• WHAT THE TASK REQUIRES: Working through the entries below, find how many lines include the string "públicos"; give only that number.

[[ DATA SECTION open ]]

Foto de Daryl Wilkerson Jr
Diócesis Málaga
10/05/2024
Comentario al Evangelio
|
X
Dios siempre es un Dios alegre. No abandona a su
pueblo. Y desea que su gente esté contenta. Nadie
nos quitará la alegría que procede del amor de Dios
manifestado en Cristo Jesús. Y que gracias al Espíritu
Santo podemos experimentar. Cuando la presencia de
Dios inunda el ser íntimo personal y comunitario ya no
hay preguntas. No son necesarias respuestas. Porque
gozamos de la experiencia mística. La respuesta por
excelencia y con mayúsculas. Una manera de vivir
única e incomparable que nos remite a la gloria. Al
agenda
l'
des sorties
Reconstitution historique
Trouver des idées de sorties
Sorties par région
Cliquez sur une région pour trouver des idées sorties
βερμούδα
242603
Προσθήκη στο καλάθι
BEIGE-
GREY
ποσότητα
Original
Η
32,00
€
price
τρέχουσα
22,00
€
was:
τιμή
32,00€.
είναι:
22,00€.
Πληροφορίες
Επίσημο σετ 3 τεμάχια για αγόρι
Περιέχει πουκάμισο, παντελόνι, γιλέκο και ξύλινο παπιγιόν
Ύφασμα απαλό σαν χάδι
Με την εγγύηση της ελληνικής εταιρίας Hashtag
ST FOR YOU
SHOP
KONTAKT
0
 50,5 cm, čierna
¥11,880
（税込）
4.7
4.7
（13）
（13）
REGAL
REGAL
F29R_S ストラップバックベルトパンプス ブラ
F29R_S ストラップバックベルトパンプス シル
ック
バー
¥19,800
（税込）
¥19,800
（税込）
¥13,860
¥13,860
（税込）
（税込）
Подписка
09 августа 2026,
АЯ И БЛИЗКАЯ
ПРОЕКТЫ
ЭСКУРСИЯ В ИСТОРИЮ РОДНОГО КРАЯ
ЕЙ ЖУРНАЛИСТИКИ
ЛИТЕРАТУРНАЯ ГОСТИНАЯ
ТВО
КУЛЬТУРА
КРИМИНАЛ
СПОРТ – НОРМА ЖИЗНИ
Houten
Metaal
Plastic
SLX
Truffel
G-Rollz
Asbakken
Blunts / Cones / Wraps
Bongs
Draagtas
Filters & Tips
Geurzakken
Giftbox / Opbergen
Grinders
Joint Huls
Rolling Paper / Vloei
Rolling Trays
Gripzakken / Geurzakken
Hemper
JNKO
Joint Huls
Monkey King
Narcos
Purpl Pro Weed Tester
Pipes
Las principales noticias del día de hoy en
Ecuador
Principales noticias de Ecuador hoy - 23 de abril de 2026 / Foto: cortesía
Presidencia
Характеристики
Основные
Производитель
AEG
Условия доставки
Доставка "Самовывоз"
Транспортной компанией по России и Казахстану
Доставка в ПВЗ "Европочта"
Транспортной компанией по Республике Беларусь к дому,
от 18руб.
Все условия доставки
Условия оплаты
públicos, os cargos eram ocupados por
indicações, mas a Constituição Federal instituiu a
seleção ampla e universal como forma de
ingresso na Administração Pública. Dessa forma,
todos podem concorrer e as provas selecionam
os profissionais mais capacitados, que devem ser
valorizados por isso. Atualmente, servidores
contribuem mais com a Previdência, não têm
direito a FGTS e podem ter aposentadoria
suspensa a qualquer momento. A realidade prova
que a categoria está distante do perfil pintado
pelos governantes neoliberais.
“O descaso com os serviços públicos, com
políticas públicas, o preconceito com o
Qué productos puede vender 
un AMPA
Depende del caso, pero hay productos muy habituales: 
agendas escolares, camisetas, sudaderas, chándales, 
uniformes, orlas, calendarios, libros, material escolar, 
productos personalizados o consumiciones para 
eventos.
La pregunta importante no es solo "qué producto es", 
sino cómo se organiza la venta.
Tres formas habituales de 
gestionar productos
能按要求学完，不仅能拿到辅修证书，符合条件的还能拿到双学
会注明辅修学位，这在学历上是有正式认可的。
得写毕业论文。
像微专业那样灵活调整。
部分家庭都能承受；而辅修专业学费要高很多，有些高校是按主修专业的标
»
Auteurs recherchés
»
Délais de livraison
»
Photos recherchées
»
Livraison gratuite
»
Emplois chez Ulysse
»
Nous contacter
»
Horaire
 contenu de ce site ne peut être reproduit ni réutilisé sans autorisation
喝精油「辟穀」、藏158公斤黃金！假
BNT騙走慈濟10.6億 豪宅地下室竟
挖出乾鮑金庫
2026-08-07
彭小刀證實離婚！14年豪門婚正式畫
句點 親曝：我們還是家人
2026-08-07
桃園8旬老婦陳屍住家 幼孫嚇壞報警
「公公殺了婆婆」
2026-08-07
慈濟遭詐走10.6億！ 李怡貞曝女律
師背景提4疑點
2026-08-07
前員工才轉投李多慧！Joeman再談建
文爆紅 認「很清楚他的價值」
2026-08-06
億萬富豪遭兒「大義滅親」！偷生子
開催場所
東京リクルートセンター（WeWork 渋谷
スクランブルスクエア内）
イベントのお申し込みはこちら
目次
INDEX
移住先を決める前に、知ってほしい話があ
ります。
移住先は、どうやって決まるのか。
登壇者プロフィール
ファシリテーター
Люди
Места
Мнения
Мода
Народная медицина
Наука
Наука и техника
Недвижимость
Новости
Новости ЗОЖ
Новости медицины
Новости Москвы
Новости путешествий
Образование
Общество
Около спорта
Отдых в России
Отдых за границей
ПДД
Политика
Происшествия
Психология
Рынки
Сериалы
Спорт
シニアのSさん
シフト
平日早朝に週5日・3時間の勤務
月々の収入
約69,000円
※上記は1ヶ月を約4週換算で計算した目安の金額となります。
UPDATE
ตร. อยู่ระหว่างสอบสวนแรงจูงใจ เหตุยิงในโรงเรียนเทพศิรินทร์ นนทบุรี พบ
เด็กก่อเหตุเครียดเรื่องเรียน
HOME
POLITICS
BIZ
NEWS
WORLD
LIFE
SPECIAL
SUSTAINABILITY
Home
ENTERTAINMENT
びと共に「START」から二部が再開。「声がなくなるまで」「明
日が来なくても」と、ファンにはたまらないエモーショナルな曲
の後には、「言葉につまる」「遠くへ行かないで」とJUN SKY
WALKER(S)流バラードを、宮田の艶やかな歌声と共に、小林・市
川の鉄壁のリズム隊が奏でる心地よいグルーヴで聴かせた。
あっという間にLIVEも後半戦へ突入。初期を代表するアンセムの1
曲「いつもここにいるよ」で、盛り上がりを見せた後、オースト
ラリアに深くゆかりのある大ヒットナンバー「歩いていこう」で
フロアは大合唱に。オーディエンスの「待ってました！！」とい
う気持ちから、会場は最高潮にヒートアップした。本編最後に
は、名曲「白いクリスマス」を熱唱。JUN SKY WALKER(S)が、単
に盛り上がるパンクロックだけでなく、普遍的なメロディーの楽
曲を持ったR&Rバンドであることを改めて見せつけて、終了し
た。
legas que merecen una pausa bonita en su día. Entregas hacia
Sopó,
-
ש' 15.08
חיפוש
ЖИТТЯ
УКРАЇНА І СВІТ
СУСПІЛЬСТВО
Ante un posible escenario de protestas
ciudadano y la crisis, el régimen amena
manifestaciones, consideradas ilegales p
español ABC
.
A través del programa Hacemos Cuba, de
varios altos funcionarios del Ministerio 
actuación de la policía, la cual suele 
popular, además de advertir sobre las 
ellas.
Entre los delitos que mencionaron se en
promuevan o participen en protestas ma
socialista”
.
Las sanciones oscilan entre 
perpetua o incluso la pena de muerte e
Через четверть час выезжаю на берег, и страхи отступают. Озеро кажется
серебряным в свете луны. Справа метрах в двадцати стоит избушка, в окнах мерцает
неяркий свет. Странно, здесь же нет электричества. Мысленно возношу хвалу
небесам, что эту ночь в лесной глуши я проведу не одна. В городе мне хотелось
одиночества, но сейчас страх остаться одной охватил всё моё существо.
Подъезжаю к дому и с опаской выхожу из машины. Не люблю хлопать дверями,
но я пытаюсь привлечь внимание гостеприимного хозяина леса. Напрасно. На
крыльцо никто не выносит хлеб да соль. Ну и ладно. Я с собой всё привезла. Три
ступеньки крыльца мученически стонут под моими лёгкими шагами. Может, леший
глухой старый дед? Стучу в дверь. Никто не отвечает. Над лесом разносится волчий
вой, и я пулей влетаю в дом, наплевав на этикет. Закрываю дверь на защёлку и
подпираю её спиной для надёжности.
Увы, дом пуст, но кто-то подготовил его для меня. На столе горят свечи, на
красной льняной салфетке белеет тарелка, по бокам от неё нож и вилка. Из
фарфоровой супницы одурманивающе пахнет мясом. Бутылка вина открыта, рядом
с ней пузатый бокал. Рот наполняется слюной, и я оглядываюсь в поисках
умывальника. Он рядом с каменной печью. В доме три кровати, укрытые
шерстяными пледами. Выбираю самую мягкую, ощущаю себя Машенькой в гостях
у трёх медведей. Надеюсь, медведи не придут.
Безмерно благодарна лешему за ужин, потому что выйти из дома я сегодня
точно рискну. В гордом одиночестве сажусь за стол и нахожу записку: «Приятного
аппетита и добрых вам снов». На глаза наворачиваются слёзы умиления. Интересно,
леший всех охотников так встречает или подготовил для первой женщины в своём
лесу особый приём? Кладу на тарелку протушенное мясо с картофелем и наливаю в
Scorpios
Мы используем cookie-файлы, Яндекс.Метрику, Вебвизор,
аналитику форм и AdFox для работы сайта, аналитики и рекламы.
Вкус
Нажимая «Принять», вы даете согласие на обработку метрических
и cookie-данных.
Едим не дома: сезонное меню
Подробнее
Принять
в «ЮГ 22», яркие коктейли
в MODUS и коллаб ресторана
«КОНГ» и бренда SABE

[[ DATA SECTION closed ]]

• RESPONSE BOX: 2